Given exercise 1: Name every component listed under "Parts of the project:" in the crawler text.
Given exercise 2: Rewrite the crawler text between "I already have" and "useful data there.", inclusive, swapping "MySQL" for "PostgreSQL".
Given exercise 3: Carry on the post about redesigning the crawler, picking up after its last line.
** start of Document text **
I already have a C# crawler using .NET technologies (a very old IE engine ,a MySQL connector and a lot of tools). My crawler stores and loads data from a MySQL database, where I have the following key tables (I have a lot of tables, but these are of importance in the question):
Site, SiteSearch, Data
Site: It has the HOME_URL and a lot of useful data there.
SiteSearch: The rows in this table are different searches for sites. A site can have as many search types as needed, a search type applies to only one site.
Data: Data is stored here. A data has a lot of useful mined fields and pictures are stored on the main server about the data. MySQL runs on the database server and the crawler runs on lots of local servers.
Parts of the project:
Config: Here the user can configure the Site and SiteSearch settings. (It's a CRUD application to make the user able to define download settings)
Crawler: Manages SiteSearch starts
SiteSearch start: A SiteSearch, this is starting the old IE engine and downloads data from a Site with a certain search
FTP: Uploads the pictures to the main server and deletes deprecated pictures from the local server
SERVER: Deletes deprecated pictures from the main server
Main problems with the current version:
1.) The SiteSearch inserts a row whenever a Data was found, this causes Database slowness
2.) The IE engine is very old and I would like to use something better, like a Chrome or an FF engine
3.) The System is based on Windows and I would like a Platform Independent System
Planned crawler:
1.) Config: This will work in the same way as the old Config, but with a Platform Independent approach
2.) Crawler: This will work in the same way as the old Crawler, but with a Platform Independent approach, also this will delete deprecated pictures from the local server.
** end of Document text **
** start of Provided information **
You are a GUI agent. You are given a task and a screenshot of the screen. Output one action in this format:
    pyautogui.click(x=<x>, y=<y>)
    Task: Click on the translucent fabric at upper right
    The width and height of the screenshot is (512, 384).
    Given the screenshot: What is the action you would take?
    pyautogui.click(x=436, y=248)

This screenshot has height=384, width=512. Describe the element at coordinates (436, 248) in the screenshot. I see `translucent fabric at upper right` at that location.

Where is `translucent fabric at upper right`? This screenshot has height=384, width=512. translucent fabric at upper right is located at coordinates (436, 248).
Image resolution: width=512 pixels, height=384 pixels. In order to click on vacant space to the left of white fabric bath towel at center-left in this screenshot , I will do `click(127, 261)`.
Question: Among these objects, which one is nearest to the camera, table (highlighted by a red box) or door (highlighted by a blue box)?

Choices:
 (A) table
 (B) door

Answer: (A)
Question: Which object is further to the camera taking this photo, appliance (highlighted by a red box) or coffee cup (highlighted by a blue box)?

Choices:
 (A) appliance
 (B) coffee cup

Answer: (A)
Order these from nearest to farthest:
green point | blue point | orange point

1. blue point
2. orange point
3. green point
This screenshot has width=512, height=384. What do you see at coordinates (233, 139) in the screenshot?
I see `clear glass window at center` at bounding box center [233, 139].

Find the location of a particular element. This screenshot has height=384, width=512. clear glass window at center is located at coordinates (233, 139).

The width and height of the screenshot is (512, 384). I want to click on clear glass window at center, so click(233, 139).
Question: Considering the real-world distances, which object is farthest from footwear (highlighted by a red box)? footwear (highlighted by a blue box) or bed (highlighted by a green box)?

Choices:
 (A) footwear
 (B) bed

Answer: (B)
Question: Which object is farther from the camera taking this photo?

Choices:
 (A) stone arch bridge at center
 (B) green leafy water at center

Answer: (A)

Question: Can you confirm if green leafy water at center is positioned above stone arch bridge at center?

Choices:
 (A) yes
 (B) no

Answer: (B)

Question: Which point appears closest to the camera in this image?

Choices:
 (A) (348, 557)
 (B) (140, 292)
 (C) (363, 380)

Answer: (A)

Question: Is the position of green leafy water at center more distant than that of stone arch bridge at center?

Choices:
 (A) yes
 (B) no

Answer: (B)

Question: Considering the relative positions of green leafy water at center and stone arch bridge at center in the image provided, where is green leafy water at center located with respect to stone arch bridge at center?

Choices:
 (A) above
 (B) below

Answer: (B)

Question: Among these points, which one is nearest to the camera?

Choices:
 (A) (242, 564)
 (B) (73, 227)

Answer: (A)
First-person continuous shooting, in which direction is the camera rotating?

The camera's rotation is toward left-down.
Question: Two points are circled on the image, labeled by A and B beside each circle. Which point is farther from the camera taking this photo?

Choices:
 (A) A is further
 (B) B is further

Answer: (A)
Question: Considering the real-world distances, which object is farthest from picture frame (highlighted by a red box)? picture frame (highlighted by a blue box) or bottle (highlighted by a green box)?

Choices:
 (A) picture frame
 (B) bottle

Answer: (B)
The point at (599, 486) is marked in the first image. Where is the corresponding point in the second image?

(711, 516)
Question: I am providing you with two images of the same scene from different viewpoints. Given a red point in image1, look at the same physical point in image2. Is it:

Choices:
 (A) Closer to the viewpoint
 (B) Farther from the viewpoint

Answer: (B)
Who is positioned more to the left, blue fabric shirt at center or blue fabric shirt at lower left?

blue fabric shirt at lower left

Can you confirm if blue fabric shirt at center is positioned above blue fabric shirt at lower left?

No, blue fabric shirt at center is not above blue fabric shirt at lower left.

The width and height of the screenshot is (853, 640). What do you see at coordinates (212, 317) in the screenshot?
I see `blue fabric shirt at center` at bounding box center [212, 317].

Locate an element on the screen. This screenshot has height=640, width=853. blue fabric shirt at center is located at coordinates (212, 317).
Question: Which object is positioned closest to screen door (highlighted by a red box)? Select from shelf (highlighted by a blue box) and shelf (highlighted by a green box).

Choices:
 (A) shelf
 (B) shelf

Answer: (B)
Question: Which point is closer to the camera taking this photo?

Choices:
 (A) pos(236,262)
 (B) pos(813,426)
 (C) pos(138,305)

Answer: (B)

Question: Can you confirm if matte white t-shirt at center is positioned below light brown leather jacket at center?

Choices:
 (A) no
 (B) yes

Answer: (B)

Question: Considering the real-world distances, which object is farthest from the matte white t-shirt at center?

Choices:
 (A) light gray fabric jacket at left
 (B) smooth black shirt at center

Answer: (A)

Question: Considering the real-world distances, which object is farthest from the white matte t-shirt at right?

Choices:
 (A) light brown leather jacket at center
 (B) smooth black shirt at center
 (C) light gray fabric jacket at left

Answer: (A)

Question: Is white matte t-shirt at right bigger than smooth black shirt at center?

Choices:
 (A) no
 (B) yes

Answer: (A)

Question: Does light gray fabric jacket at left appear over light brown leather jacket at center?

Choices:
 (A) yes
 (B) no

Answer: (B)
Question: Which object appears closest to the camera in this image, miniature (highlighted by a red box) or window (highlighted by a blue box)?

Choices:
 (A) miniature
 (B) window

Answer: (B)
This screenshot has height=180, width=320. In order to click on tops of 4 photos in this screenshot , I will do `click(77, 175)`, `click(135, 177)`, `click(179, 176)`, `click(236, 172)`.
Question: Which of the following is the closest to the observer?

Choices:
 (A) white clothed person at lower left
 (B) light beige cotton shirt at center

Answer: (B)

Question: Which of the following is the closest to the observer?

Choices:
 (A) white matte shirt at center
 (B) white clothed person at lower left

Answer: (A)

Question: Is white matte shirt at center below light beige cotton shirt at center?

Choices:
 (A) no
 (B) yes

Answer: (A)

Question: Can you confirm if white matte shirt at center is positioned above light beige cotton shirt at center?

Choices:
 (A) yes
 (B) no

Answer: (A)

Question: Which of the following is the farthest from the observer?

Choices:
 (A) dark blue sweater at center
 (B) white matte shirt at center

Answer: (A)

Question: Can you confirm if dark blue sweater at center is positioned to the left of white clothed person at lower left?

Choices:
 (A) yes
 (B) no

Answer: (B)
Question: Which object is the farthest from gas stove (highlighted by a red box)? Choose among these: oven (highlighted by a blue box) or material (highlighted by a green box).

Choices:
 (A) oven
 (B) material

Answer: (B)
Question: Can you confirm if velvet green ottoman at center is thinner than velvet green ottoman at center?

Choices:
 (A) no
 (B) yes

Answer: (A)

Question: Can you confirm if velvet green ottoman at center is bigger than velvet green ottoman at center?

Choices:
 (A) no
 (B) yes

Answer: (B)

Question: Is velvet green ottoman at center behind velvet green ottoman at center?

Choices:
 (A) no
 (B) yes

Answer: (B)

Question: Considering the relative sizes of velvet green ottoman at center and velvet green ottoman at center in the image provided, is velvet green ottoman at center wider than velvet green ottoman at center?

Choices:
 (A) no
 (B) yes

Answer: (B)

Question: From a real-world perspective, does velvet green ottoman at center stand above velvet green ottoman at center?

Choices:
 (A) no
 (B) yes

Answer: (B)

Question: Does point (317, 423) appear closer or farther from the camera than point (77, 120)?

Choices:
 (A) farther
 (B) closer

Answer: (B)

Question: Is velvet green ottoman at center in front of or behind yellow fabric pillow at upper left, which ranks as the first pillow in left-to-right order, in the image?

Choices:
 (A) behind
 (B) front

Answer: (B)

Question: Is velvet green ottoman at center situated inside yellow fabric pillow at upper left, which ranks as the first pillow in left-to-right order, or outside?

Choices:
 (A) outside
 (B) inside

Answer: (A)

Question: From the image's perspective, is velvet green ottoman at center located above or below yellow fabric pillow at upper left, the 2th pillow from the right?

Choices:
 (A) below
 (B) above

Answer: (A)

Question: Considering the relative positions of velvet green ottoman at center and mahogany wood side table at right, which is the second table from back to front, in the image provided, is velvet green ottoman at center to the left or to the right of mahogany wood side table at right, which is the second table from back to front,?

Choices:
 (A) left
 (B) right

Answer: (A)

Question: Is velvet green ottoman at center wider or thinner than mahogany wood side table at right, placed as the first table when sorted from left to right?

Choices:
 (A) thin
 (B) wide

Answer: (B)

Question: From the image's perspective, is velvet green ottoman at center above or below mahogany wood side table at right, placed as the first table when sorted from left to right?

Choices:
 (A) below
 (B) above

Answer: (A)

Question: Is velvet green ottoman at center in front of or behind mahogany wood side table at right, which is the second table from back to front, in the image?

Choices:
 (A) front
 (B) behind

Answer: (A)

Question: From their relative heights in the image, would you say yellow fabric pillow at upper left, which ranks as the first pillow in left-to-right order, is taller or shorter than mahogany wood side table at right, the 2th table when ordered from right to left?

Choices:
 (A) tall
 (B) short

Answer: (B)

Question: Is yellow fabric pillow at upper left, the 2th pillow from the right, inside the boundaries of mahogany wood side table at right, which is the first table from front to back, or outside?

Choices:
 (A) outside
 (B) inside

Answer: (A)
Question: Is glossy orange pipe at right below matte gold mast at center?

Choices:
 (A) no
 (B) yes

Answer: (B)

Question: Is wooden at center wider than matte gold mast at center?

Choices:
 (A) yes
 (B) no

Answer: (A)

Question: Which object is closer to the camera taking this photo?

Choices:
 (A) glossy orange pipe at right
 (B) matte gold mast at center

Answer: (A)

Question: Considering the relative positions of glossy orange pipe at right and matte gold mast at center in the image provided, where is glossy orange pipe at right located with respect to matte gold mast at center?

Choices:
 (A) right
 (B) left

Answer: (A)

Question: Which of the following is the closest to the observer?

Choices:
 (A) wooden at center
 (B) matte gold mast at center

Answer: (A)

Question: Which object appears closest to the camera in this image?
** end of Provided information **
Written response 1: Config, Crawler, SiteSearch start, FTP, SERVER

Written response 2:
I already have a C# crawler using .NET technologies (a very old IE engine ,a PostgreSQL connector and a lot of tools). My crawler stores and loads data from a PostgreSQL database, where I have the following key tables (I have a lot of tables, but these are of importance in the question):
Site, SiteSearch, Data
Site: It has the HOME_URL and a lot of useful data there.

Written response 3:
3.) SiteSearch start: I would like to use a better engine, which is more modern than the old built-in IE engine and I would like to use tabs instead of windows in the engine. Also, I want my SiteSearch to send an XML file to the server whenever the search was completed, containing all the data and pictures.
4.) FTP: This won't be needed because the SiteSearch will provide data feed to the main server.
5.) SERVER: This will delete deprecated pictures from the main server and also will do all the scheduled database work based on the received XML files.
My questions are:
1.) What language should I use?
2.) What Engine should I use?
3.) Are there some technologies which will help me rebuild my crawler?
4.) What is the total cost of these technologies?
Thank you for the answers.